■ What to work on: Write the records out again exactly, leaving no images in.

[Named joint coordinates]

⟨

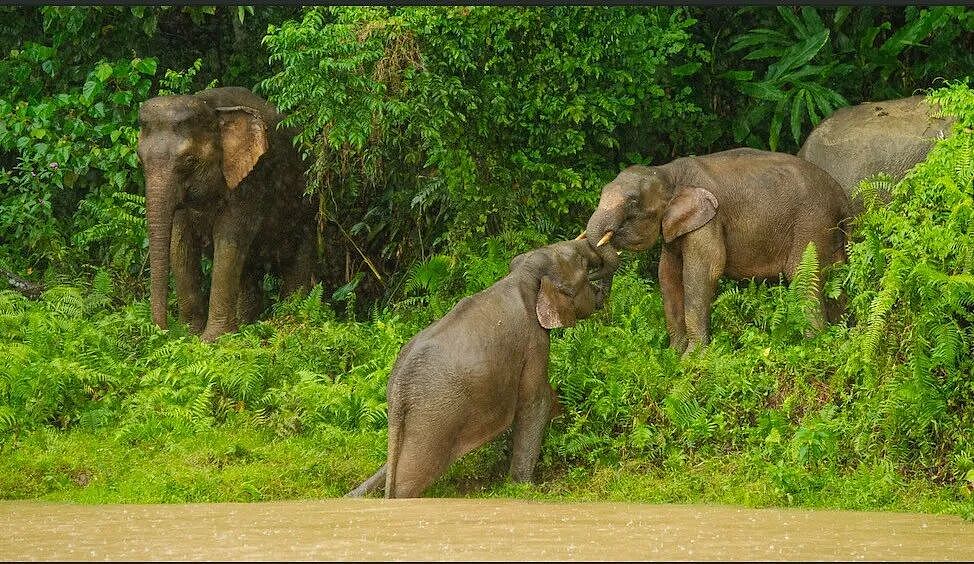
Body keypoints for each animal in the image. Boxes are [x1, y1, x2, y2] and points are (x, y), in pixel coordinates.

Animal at [138, 87, 318, 342]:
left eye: (189, 161)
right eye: (140, 159)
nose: (162, 331)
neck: (212, 107)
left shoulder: (251, 180)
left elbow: (228, 240)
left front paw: (211, 341)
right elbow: (180, 245)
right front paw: (189, 335)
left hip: (308, 208)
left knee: (297, 261)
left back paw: (290, 320)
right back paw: (245, 327)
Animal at [346, 239, 617, 498]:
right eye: (580, 262)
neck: (523, 274)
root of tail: (398, 389)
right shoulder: (533, 343)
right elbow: (535, 402)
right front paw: (526, 488)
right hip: (433, 420)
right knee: (411, 477)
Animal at [582, 148, 851, 353]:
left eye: (632, 202)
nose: (598, 301)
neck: (668, 171)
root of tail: (842, 197)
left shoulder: (710, 220)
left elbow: (703, 272)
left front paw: (692, 359)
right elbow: (667, 275)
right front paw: (672, 355)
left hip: (812, 221)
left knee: (804, 274)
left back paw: (812, 346)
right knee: (836, 275)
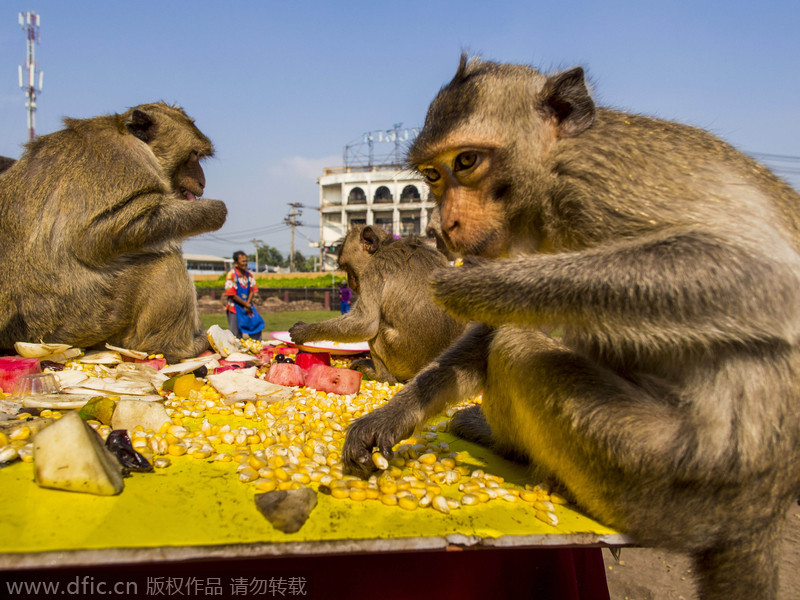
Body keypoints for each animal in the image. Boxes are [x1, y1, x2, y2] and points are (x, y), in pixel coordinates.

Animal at [0, 102, 228, 360]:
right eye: (193, 156)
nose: (202, 182)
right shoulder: (127, 162)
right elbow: (98, 235)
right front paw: (215, 210)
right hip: (84, 320)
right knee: (163, 259)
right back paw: (172, 348)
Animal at [290, 225, 466, 384]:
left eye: (347, 268)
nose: (350, 282)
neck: (384, 247)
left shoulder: (373, 271)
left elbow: (364, 324)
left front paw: (305, 331)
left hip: (399, 361)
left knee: (376, 328)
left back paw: (381, 376)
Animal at [340, 54, 800, 596]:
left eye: (467, 162)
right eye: (432, 174)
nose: (439, 226)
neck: (548, 180)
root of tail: (763, 513)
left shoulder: (597, 181)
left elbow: (764, 273)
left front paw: (481, 284)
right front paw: (392, 417)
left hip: (657, 475)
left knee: (518, 346)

⟩

■ Problem solution:
Body keypoints for each animal in the image. Boxes are [x1, y1, x2, y2] and points are (x, y), in pixel coordinates.

Animal at [138, 87, 318, 342]:
left eye: (189, 161)
right eye: (140, 159)
nose: (162, 331)
neck: (212, 107)
left shoulder: (251, 180)
left elbow: (228, 240)
left front paw: (211, 341)
right elbow: (180, 245)
right front paw: (189, 335)
left hip: (308, 208)
left knee: (297, 261)
left back paw: (290, 320)
right back paw: (245, 327)
Animal at [346, 239, 617, 498]:
right eye: (580, 262)
neck: (523, 274)
root of tail: (398, 389)
right shoulder: (533, 343)
right elbow: (535, 402)
right front paw: (526, 488)
right hip: (433, 420)
right knee: (411, 477)
Animal at [582, 148, 851, 353]:
left eye: (632, 202)
nose: (598, 301)
neck: (668, 171)
root of tail: (842, 197)
left shoulder: (710, 220)
left elbow: (703, 272)
left front paw: (692, 359)
right elbow: (667, 275)
right front paw: (672, 355)
left hip: (812, 221)
left knee: (804, 274)
left back paw: (812, 346)
right knee: (836, 275)
Body keypoints for each animal in the image. Boxes are [x1, y1, x2, y2] and points are (x, y), in pixel coordinates.

Animal at [0, 102, 228, 360]:
right eye: (193, 156)
nose: (202, 182)
right shoulder: (127, 162)
right elbow: (98, 235)
right front paw: (215, 210)
right hip: (84, 320)
right knee: (163, 259)
right back paw: (172, 348)
Animal at [290, 225, 466, 384]:
left eye: (347, 268)
nose: (350, 282)
neck: (384, 247)
left shoulder: (373, 271)
left elbow: (364, 324)
left front paw: (305, 331)
left hip: (399, 361)
left knee: (376, 328)
left back paw: (381, 376)
Animal at [340, 54, 800, 596]:
left eye: (467, 162)
right eye: (432, 174)
nose: (439, 226)
neck: (548, 180)
root of tail: (763, 513)
left shoulder: (597, 181)
left elbow: (764, 273)
left front paw: (481, 284)
right front paw: (392, 417)
left hip: (657, 475)
left knee: (518, 346)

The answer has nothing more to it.